2Arrays addition program give wrong results for large size arrays

Dear all I need a help. This code give the same results as CPU for nElem<=16384000 and for larger values it give wrong resultsgiven that my GPU is of CC 3.5 and has a DRAM 4GiBytes.
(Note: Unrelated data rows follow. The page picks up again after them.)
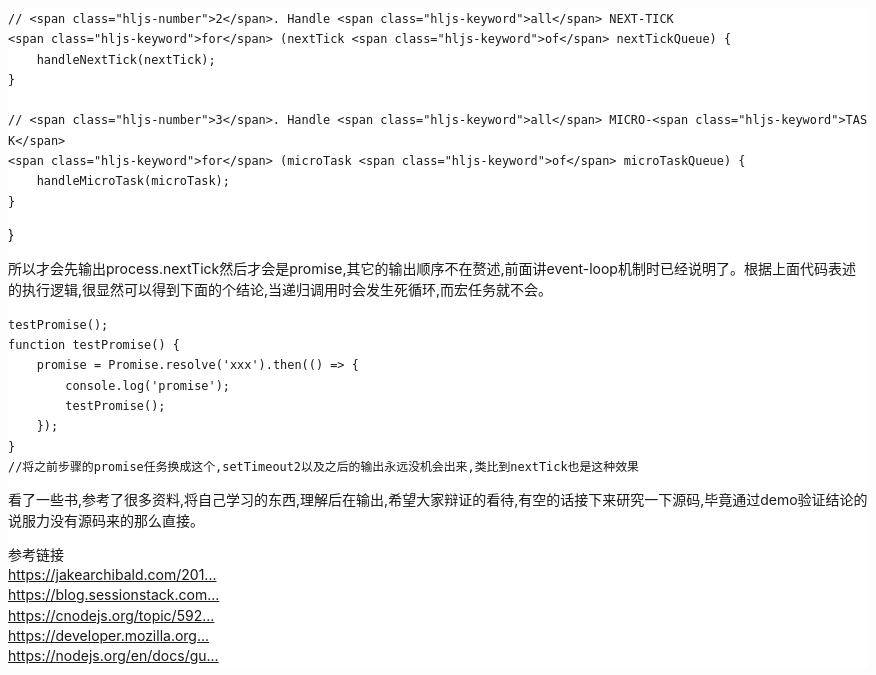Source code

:     // <span class="hljs-number">2</span>. Handle <span class="hljs-keyword">all</span> NEXT-TICK
    <span class="hljs-keyword">for</span> (nextTick <span class="hljs-keyword">of</span> nextTickQueue) {
        handleNextTick(nextTick);
    }

    // <span class="hljs-number">3</span>. Handle <span class="hljs-keyword">all</span> MICRO-<span class="hljs-keyword">TASK</span>
    <span class="hljs-keyword">for</span> (microTask <span class="hljs-keyword">of</span> microTaskQueue) {
        handleMicroTask(microTask);
    }
}</code></pre>
<p>所以才会先输出process.nextTick然后才会是promise,其它的输出顺序不在赘述,前面讲event-loop机制时已经说明了。根据上面代码表述的执行逻辑,很显然可以得到下面的个结论,当递归调用时会发生死循环,而宏任务就不会。</p>
<div class="widget-codetool" style="display:none;">
      <div class="widget-codetool--inner">
      <span class="selectCode code-tool" data-toggle="tooltip" data-placement="top" title="" data-original-title="全选"></span>
      <span type="button" class="copyCode code-tool" data-toggle="tooltip" data-placement="top" data-clipboard-text="testPromise();
function testPromise() {
    promise = Promise.resolve('xxx').then(() => {
        console.log('promise');
        testPromise();
    });
}
//将之前步骤的promise任务换成这个,setTimeout2以及之后的输出永远没机会出来,类比到nextTick也是这种效果" title="" data-original-title="复制"></span>
      <span type="button" class="saveToNote code-tool" data-toggle="tooltip" data-placement="top" title="" data-original-title="放进笔记"></span>
      </div>
      </div><pre class="hljs javascript"><code>testPromise();
<span class="hljs-function"><span class="hljs-keyword">function</span> <span class="hljs-title">testPromise</span>(<span class="hljs-params"></span>) </span>{
    promise = <span class="hljs-built_in">Promise</span>.resolve(<span class="hljs-string">'xxx'</span>).then(<span class="hljs-function"><span class="hljs-params">()</span> =&gt;</span> {
        <span class="hljs-built_in">console</span>.log(<span class="hljs-string">'promise'</span>);
        testPromise();
    });
}
<span class="hljs-comment">//将之前步骤的promise任务换成这个,setTimeout2以及之后的输出永远没机会出来,类比到nextTick也是这种效果</span></code></pre>
<p>看了一些书,参考了很多资料,将自己学习的东西,理解后在输出,希望大家辩证的看待,有空的话接下来研究一下源码,毕竟通过demo验证结论的说服力没有源码来的那么直接。</p>
<p>参考链接<br><a href="https://jakearchibald.com/2015/tasks-microtasks-queues-and-schedules/" rel="nofollow noreferrer" target="_blank">https://jakearchibald.com/201...</a><br><a href="https://blog.sessionstack.com/how-does-javascript-actually-work-part-1-b0bacc073cf" rel="nofollow noreferrer" target="_blank">https://blog.sessionstack.com...</a><br><a href="https://cnodejs.org/topic/592e377e855efbac2cf7a4dd" rel="nofollow noreferrer" target="_blank">https://cnodejs.org/topic/592...</a><br><a href="https://developer.mozilla.org/zh-CN/docs/Web/JavaScript/EventLoop#%E4%BA%8B%E4%BB%B6%E5%BE%AA%E7%8E%AF" rel="nofollow noreferrer" target="_blank">https://developer.mozilla.org...</a><br><a href="https://nodejs.org/en/docs/guides/event-loop-timers-and-nexttick/" rel="nofollow noreferrer" target="_blank">https://nodejs.org/en/docs/gu...</a></p>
The code is:

#include <time.h>
#include <iostream>
#include <cuda_runtime.h>
#include <stdio.h>
#include <sys/time.h>
using namespace std;
__global__  void sumArraysOnDevice(float *A, float *B, float *C, int N) {

	int i = blockIdx.x * blockDim.x + threadIdx.x;
	if (i < N) C[i] = A[i] + B[i];
}
void sumArraysOnHost(float *A,float *B, float *C,int size)
	{
		for(int i=0;i<size;i++)
			C[i]=A[i]+B[i];
	}
void initialData(float *ip , int size)
{
		// generate different seed for random number
		//time_t t;
		//srand((unsigned int) time(&t));
		for (int i=0; i<size; i++)
		{
				ip[i] = (float) i ;//( rand() & 0xFF )/10.0f;
		}
}
double cpuSecond() {
struct timeval tp;
gettimeofday(&tp,NULL);
return ((double)tp.tv_sec + (double)tp.tv_usec*1.e-6);
}
int main(int argc, char **argv) {
	int nElem = 4096000*4;
	size_t nBytes = nElem * sizeof(float);
	float *h_A, *h_B, *h_C;
	float *d_A, *d_B, *d_C;
	dim3 block(256);
	dim3 grid(nElem/block.x);

	cudaMalloc((float**)&d_A, nBytes);
	cudaMalloc((float**)&d_B, nBytes);
	cudaMalloc((float**)&d_C, nBytes);

	h_A =(float *)malloc(nBytes);
	h_B =(float *)malloc(nBytes);
	h_C =(float *)malloc(nBytes);

	initialData(h_A, nElem);
	initialData(h_B, nElem);


	cudaMemcpy(d_A, h_A, nBytes, cudaMemcpyHostToDevice);
	cudaMemcpy(d_B, h_B, nBytes, cudaMemcpyHostToDevice);

	double istart=cpuSecond();
	sumArraysOnDevice<<<grid, block>>>(d_A, d_B, d_C,nElem);
	cudaDeviceSynchronize();
	double iElapse=cpuSecond()-istart;
	cout<<"The elapsed time on GPU is "<<iElapse<<"\n";

	cudaMemcpy(h_C, d_C, nBytes, cudaMemcpyDeviceToHost);
	cout<<h_C[nElem-1]<<"\n";
	cout<<"----------------------------------------- \n";
	istart=cpuSecond();
	sumArraysOnHost(h_A, h_B, h_C,nElem);
	iElapse=cpuSecond()-istart;
	cout<<"The elapsed time on CPU is "<<iElapse<<"\n";
	cout<<h_C[nElem-1]<<"\n";

	free(h_A);
	free(h_B);
	free(h_C);

	cudaFree(d_A);
	cudaFree(d_B);
	cudaFree(d_C);

	return(0);
}

compile your code with the -arch=sm_35 switch to match your architecture.

cc2.0 codes compiled without any arch switches are limited to a grid x dimension of 65535. Your code as written will produce a grid x dimension of 64000. If you go much above that it will fail without the compilation switch.

You should also add proper cuda error checking to your code. If you don’t know what proper cuda error checking is, google “proper cuda error checking” and take the first hit. Then modify your code accordingly. Also run your codes with cuda-memcheck if you are having problems.

I run this code in Nsight Eclipse. How to manage it?

how to manage what, specifically?

Have you added proper cuda error checking?

Have you read the nsight eclipse documentation:

[url]http://docs.nvidia.com/cuda/nsight-eclipse-edition-getting-started-guide/index.html#new-runtime-project[/url]

Normally you would set compute capability as part of project creation.

Thank you indeed Mr. txbob for help :)
Regards,
Yasien